Advantages of dependent samples are independent samples' **disadventages**.

Disadvantages of dependent samples are independent samples' **advantages**.

* Experimental tests where we give treatment to the subject
* Observational


In [1]:
%%latex
Standard deviation
$$SD = \sqrt{s_1^2 + s_2^2}\\$$

Standard error
$$SE = \sqrt{\frac{s_1^2}{n_1} + \frac{s_2^2}{n_2}}\\$$

Degrees of freedom
$$df = (n_1 - 1) + (n_2 - 1) = n_1 + n_2 - 2\\$$

<IPython.core.display.Latex object>

In [2]:
import pandas as pd
import numpy as np

prices_df = pd.read_csv('spreadsheets/food_prices.csv')
prices_df.columns = ['gettysburg', 'wilma']
prices_df

Unnamed: 0,gettysburg,wilma
0,9,11.0
1,5,10.0
2,6,12.0
3,11,9.0
4,8,8.0
5,5,13.0
6,7,14.0
7,13,15.0
8,12,12.0
9,13,11.0


In [3]:
getys_avg = prices_df['gettysburg'].mean()
getys_avg

8.944444444444445

In [4]:
wilma_avg = prices_df['wilma'].mean()
wilma_avg

11.142857142857142

In [5]:
getys_std = prices_df['gettysburg'].std(ddof=1)
getys_std

2.6451336499586917

In [6]:
wilma_std = prices_df['wilma'].std(ddof=1)
wilma_std

2.1788191176076888

In [7]:
# calculate standard error
sem = np.sqrt(getys_std ** 2 / prices_df['gettysburg'].count() + 
             wilma_std ** 2 / prices_df['wilma'].count())
sem

0.8531100847677227

In [8]:
# calculate t-statistic both ways

t1 = (getys_avg - wilma_avg) / sem
t2 = (wilma_avg - getys_avg) / sem

t1, t2

(-2.5769390582356815, 2.5769390582356815)

In [9]:
# degrees of freedom
df = prices_df.count().sum() - 2
t_crit = 2.042  # read from t-table

df

30

In [10]:
reject_null = t2 > t_crit
reject_null

True

# Acne medication

2 dermatologists: **A** and **B**, both had their own acne medication.
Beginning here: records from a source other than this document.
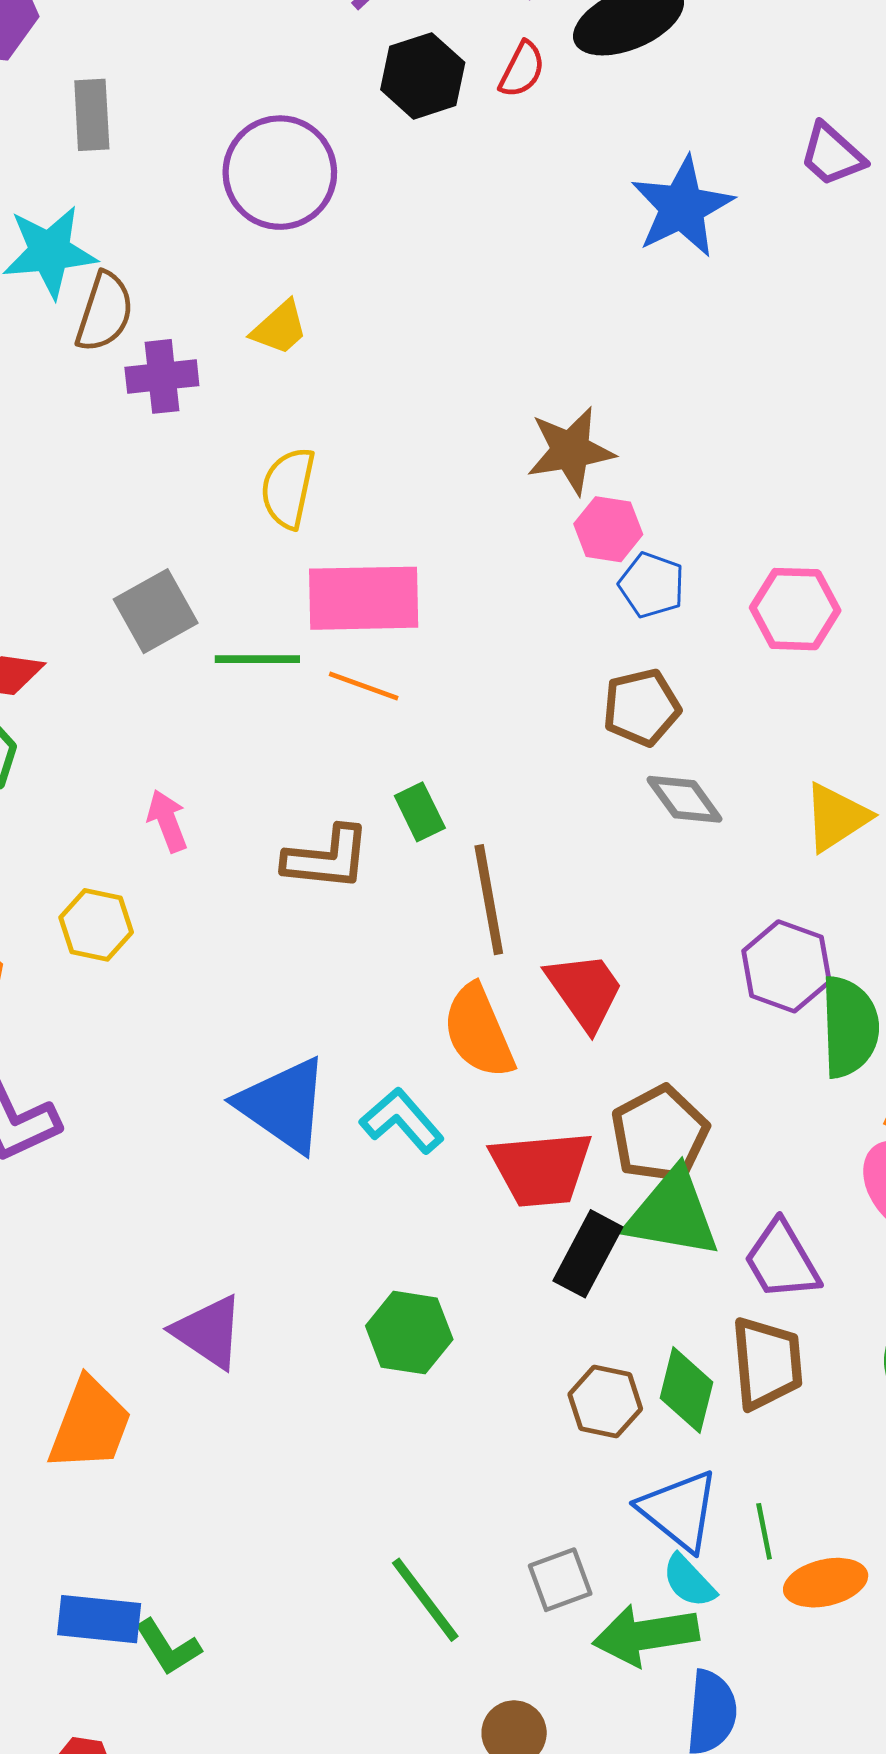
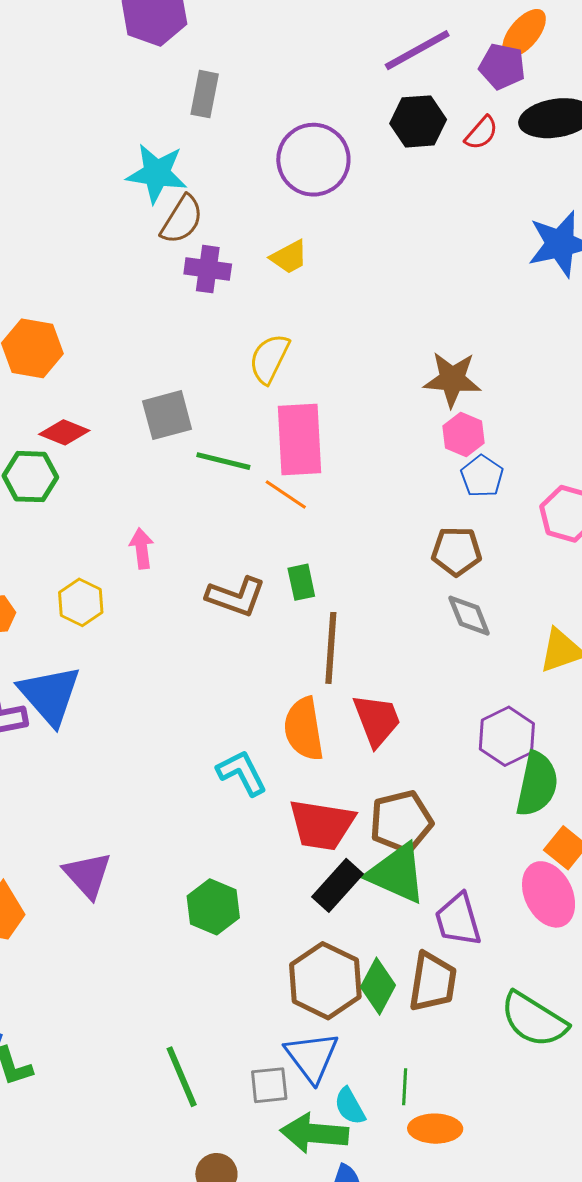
pink rectangle: (364, 598) -> (300, 439), turned 74
blue triangle: (283, 1105) -> (50, 695), moved
brown hexagon: (605, 1402) -> (325, 981), size x1.6
blue triangle: (679, 1510) -> (312, 1057), moved

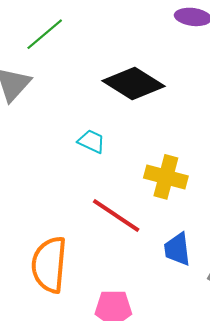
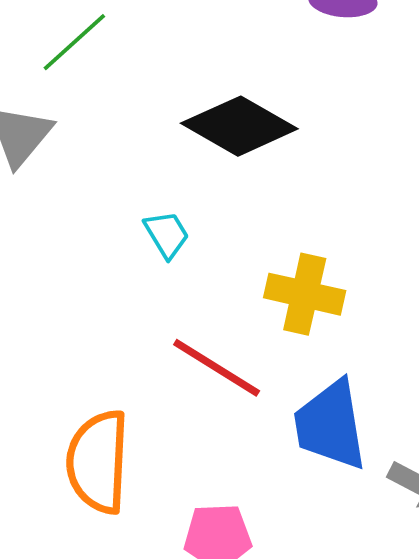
cyan trapezoid: (91, 141) -> (167, 234), turned 36
blue trapezoid: (177, 249) -> (330, 425), size x1.5

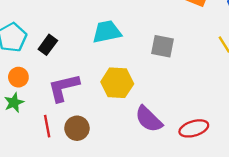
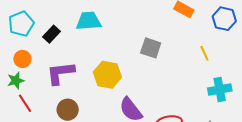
cyan trapezoid: (107, 32) -> (89, 21), moved
red line: (47, 126) -> (25, 103), moved, turned -30

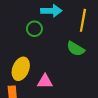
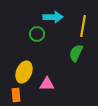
green semicircle: (76, 49) -> (76, 53), turned 84

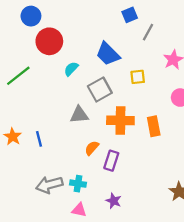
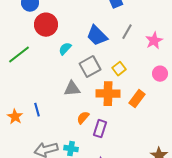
gray line: (148, 32) -> (127, 32), moved
yellow square: (138, 77) -> (119, 69), moved, turned -32
orange rectangle: (154, 126) -> (137, 99), turned 48
orange star: (13, 137) -> (15, 117), moved

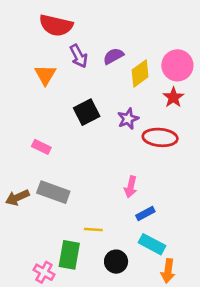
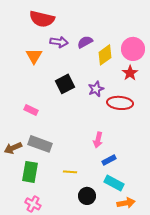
purple arrow: (79, 56) -> (59, 42), turned -54
green rectangle: (69, 255) -> (30, 172), moved
orange arrow: (168, 271) -> (126, 203), turned -108

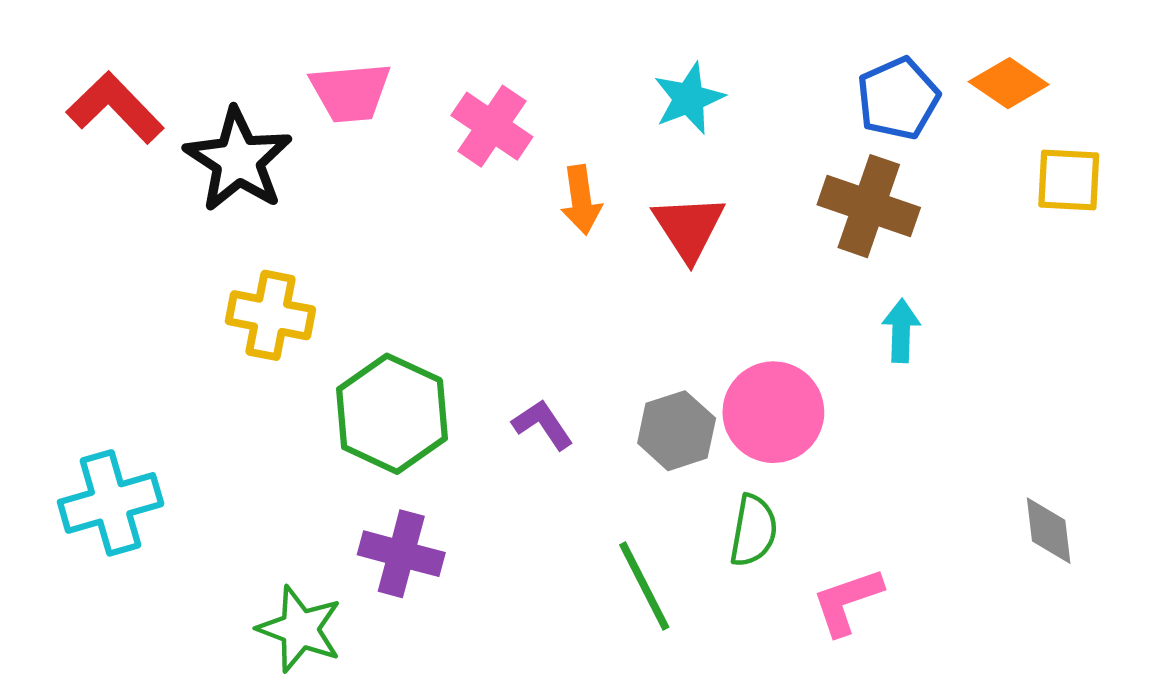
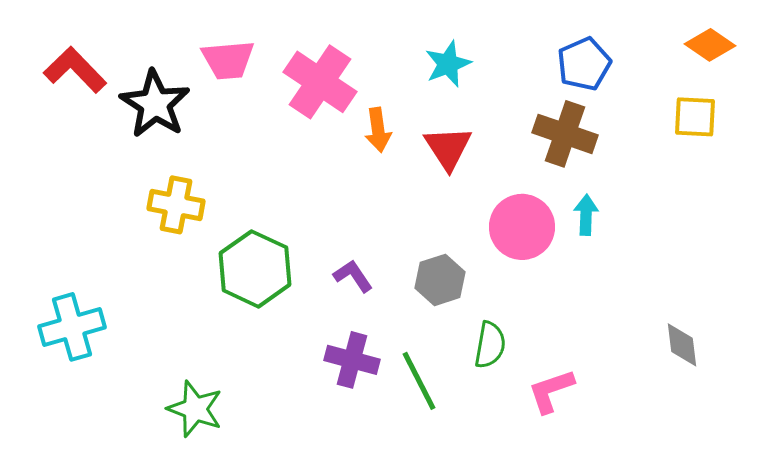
orange diamond: (1009, 83) -> (710, 45), moved
pink cross: (492, 126) -> (320, 82), size x1.4
pink circle: (773, 412) -> (522, 227), moved
purple cross: (401, 554) -> (352, 360), moved

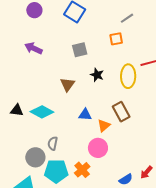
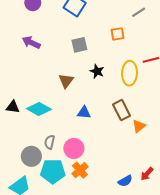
gray line: (127, 18) -> (139, 12), moved
orange triangle: (104, 126) -> (139, 126), moved
pink circle: (98, 148) -> (74, 148), moved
They tested their product on different patients.

In [11]:
import pandas as pd
import numpy as np

# numbers below represent the percentage of acne left
# on patient after the  treatment
dA = pd.Series([0.4, 0.36, 0.2, 0.32, 0.45, 0.28], name='A')
dB = pd.Series([0.41, 0.39, 0.18, 0.23, 0.35], name='B')
d = pd.DataFrame([dA, dB]).T * 100
d

Unnamed: 0,A,B
0,40.0,41.0
1,36.0,39.0
2,20.0,18.0
3,32.0,23.0
4,45.0,35.0
5,28.0,


In [12]:
d['A'].mean(), d['B'].mean()

(33.5, 31.2)

In [13]:
d['A'].std(ddof=1), d['B'].std(ddof=1)

(8.893818077743664, 10.158740079360236)

In [14]:
# null hypothesis is that results of medication will not be significantly different
t = \
(d['A'].mean() - d['B'].mean()) \
/ np.sqrt(d['A'].std() ** 2 / d['A'].count() + d['B'].std() ** 2 / d['B'].count())
t

0.3954755449732927

In [15]:
dof = d.count().sum() - 2
dof

9

In [16]:
t_crit = 2.262
reject_null = t > t_crit
reject_null

False

# Who has more shoes?


In [17]:
shoes = pd.read_csv('spreadsheets/shoes.csv')
shoes.columns = ['f', 'm']  # f = female, m =  male
shoes

Unnamed: 0,f,m
0,90.0,4
1,28.0,120
2,30.0,5
3,10.0,3
4,5.0,10
5,9.0,3
6,60.0,5
7,,13
8,,4
9,,10


In [18]:
shoes['f'].mean(), shoes['m'].mean()

(33.142857142857146, 18.0)

In [19]:
shoes['f'].std(), shoes['m'].std()

(31.360423952430722, 34.27243790569909)

In [20]:
sem = np.sqrt(
    shoes['f'].std() ** 2 / shoes['f'].count() + 
    shoes['m'].std() ** 2 / shoes['m'].count()
)
sem

15.725088769901236

In [21]:
t = (shoes['f'].mean() - shoes['m'].mean()) / sem
t

0.9629743503795974

In [22]:
dof = shoes.count().sum() - 2
t_crit = 2.12
dof

16

In [23]:
mean_diff = shoes['f'].mean() -  shoes['m'].mean()
print(mean_diff)
ci = mean_diff - t_crit * sem, mean_diff + t_crit * sem
ci

15.142857142857146


(-18.194331049333478, 48.48004533504777)

**What proportion of the difference in pairs of shoes owned can be attributed to gender?**

In [24]:
%%latex
$$r^2 = \frac{t^2}{t^2 + df}$$

<IPython.core.display.Latex object>

In [25]:
r2 = t ** 2 / (t ** 2 + dof)
r2

0.05478242400037163

This means only about 5% of the difference in pairs of shoes owned is **due to gender**. The remaining 95% can be explained by **something else** (eg. type of personality).